Anarta alta (Barnes & Benjamin, 1924)
Anarta alta is a mottled dull gray-brown medium-sized moth (FW length 14 - 15 mm) with a dark reniform spot and a banded light brown hindwing that flies in Rocky Mountain forests during late spring and summer. The forewing is slightly darker gray in the terminal area, sparing the apex. The basal, antemedial, and postmedial lines are crisp dark gray, double with filling of the ground. The basal and antemedial lines are moderately irregular. The antemedial line is scalloped on the veins and slightly excurved. The median line is dark gray, scalloped and closely parallel to the postmedial line below the reniform spot. The postmedial line is moderately scalloped, often with light or dark spots on the veins near the tips of the teeth, drawn toward the base on the costa, gently and broadly excurved around the reniform spot, touching the lower spot, and angled toward the base below the spot. The subterminal line is pale brown, offset toward the base below the costa, forming a strong W-mark on M3 and CuA1, and slightly concave toward the base between these marks. A dark gray spot precedes the line at the costa and a series of subterminal area wedges abut it near the W-mark. The terminal line is a series of dark gray triangles between veins. The fringe is light brown, weakly checkered with gray. The orbicular and reniform spots are outlined in thin black. The orbicular spot is large and round, filled with the ground color or pale gray with a darker central ocellus. The reniform spot is large, broadly kidney-shaped, mostly filled with smoky purplish gray. The claviform spot is small, black, filled with the ground color or gray. The hindwing is pale tan with a moderately well-defined dark gray marginal band, faint scalloped postmedial line, discal bar, and veins. The hindwing fringe is whitish with a slightly darker base. The head and thorax match the forewing, with faint gray barring across the collar. The eye is covered with fine hairs. The male antenna is bead-like.
This species resembles many other brown or gray-brown Anarta species, especially Anarta oregonica, Anarta columbica, and Anarta inconcinna. Anarta alta should only be expected in the Rocky Mountains of eastern British Columbia. Anarta inconcinna occurs on prairies east of the Continental Divide. It is grayer with a yellow tint and has more contrasting dark markings than the other species, especially the lower reniform spot which is accentuated in black. Anarta alta tends to be slightly lighter brown than A. oregonica and has crisper forewing lines and spots. Males can be identified by the shape of the distal clasper of the left valve, long - reaching the cucullus - and rod-like. Those of the other species are thicker and shorter, ending proximal to the neck of the cucullus.

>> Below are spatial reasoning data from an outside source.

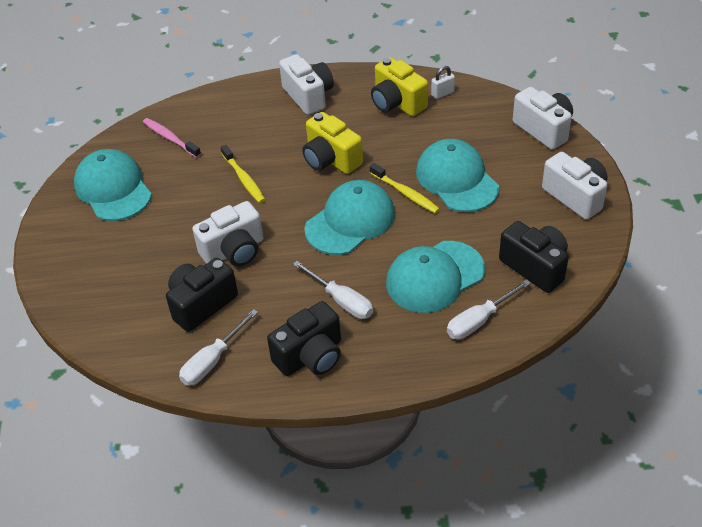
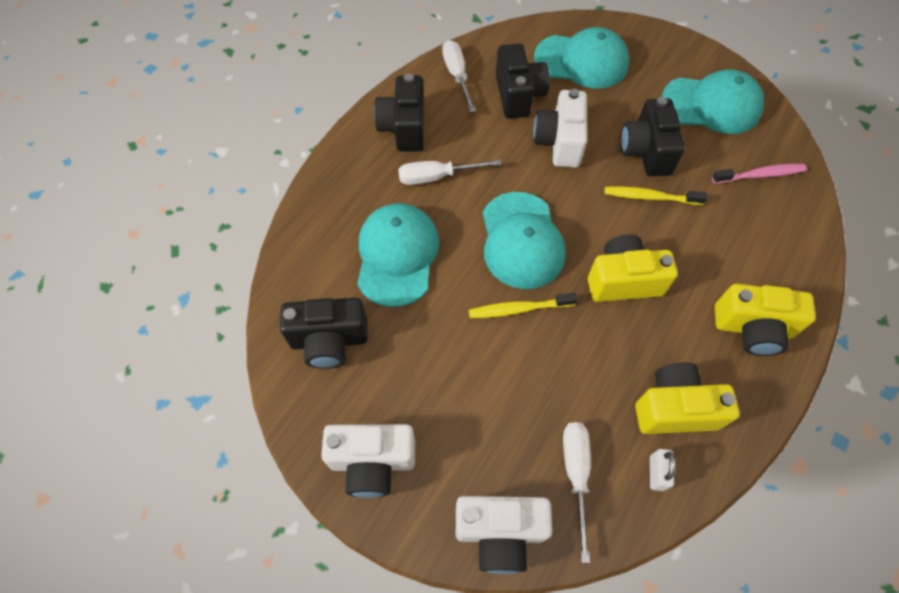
camera: 125 degrees right, 15 degrees up
(199, 200) = (646, 151): none -> black camera
(308, 96) = (752, 328): white camera -> yellow camera
(456, 179) = (499, 369): turquoise cap -> turquoise cap (581, 61)
(479, 320) = (322, 252): white screwdriver -> white screwdriver (575, 474)

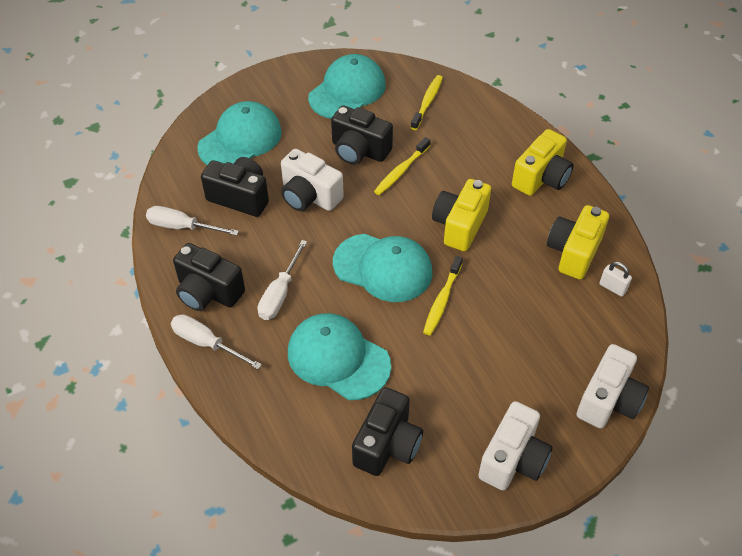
camera: 60 degrees left, 10 degrees down
(575, 474) = (590, 333): white screwdriver -> white screwdriver (207, 343)
(760, 175) = (427, 102): pink toothbrush -> yellow toothbrush

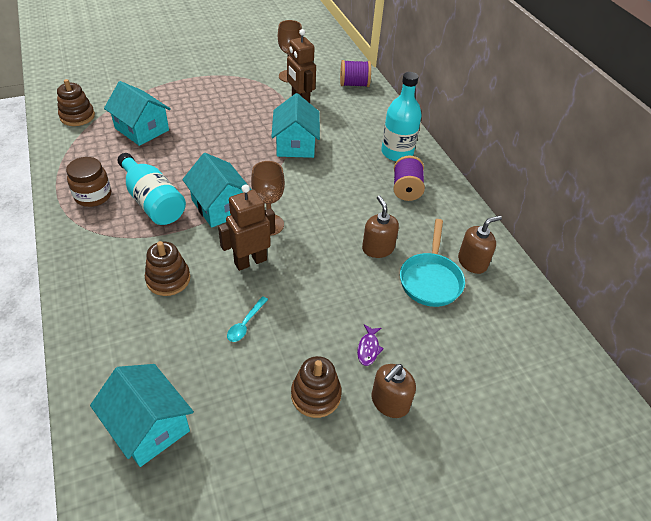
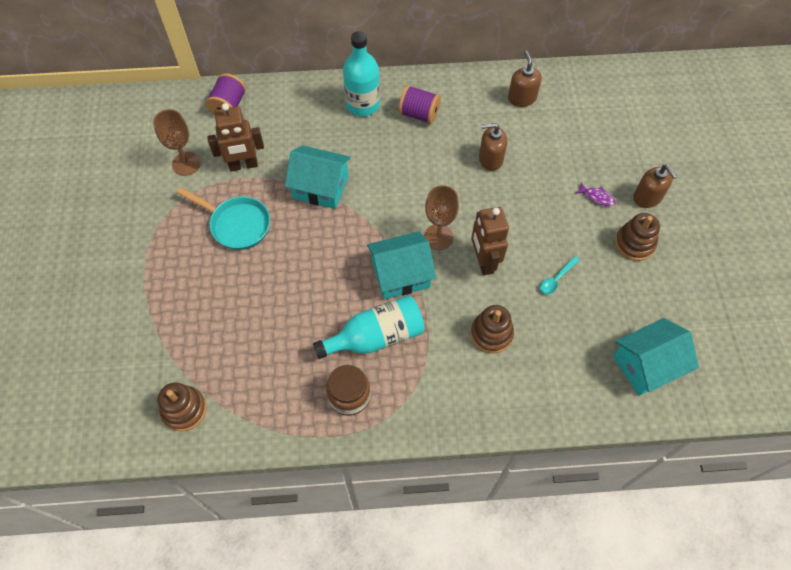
camera: 70 degrees left, 15 degrees up
(142, 129) = (239, 336): turquoise house -> none
(245, 324) = (556, 279): turquoise spoon -> turquoise spoon turned 90 degrees clockwise
(430, 279) = (534, 133): turquoise pan -> turquoise pan (236, 224)

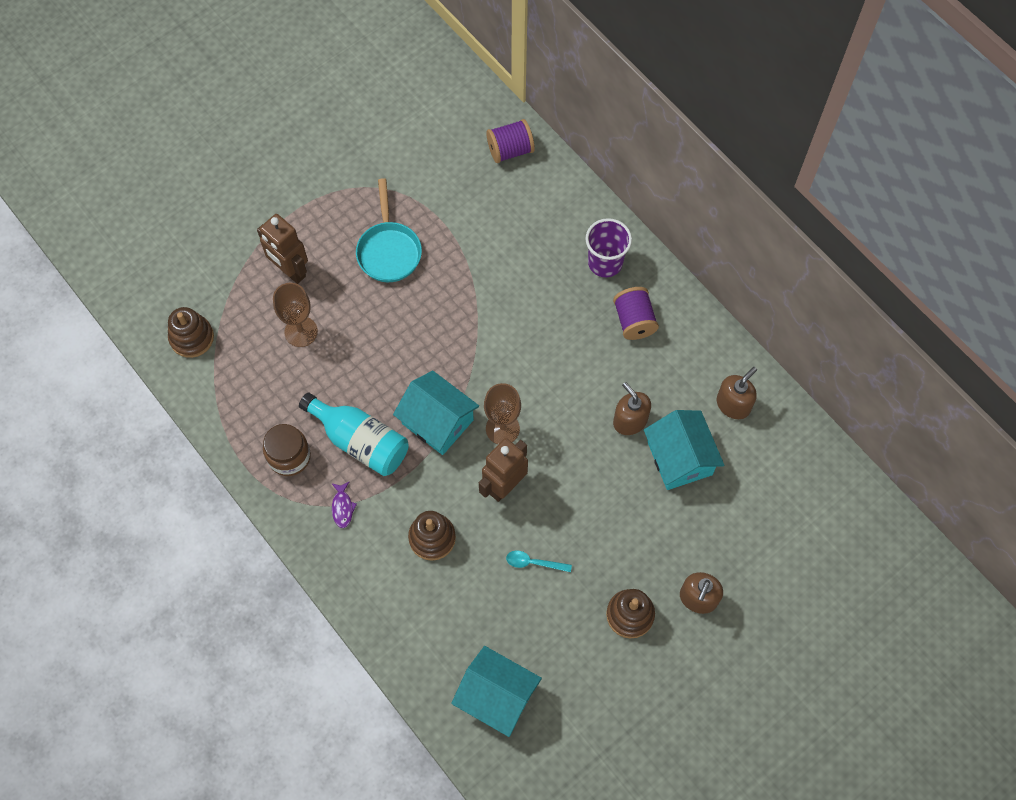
camera: 55 degrees right, 5 degrees up
(186, 164) = (420, 163): brown goblet -> brown goblet (301, 332)
(243, 165) = (454, 210): brown robot -> brown robot (290, 271)
(320, 187) = (480, 291): turquoise house -> turquoise house (679, 458)
(363, 104) = (605, 263): turquoise bottle -> purple cup
(597, 197) = (661, 548): purple fish -> purple fish (342, 507)

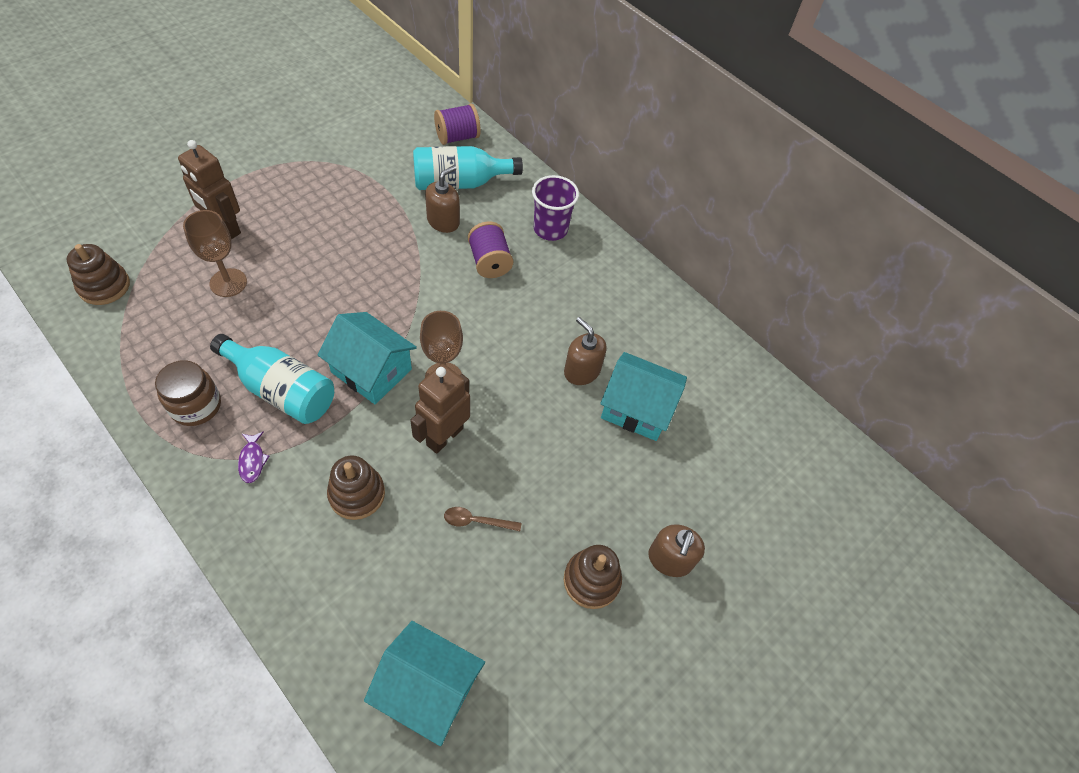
camera: 10 degrees left, 10 degrees down
(389, 250) = (331, 213): turquoise pan -> none
(513, 209) = (459, 183): none -> turquoise bottle
(533, 562) = (476, 521): turquoise spoon -> brown spoon
(634, 321) = (581, 279): purple spool -> purple spool (489, 262)
(679, 458) = (637, 408): turquoise house -> turquoise house turned 45 degrees counterclockwise
(733, 404) = (688, 356): brown soap dispenser -> brown soap dispenser (443, 221)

These differences are easily observed under magnification after brushing the scales from the valves with a fine brush. Anarta columbica is found south of central British Columbia. It is usually grayer than A. alta and differs in the character of the male genitalia.
Anarta alta flies in high-elevation forests in the Rocky Mountains of Alberta (G. Anweiler personal communication 2012). It should be sought in similar habitats in eastern British Columbia.
Anarta alta is found in extreme eastern British Columbia.
This species appears to have a limited range near the Canadian portion of the Rocky Mountains.
No information is presently available regarding larval foodplants of this species.
Anarta alta flies during late spring and summer. It has been recorded from May to July throughout its range. It is nocturnal and comes to lights.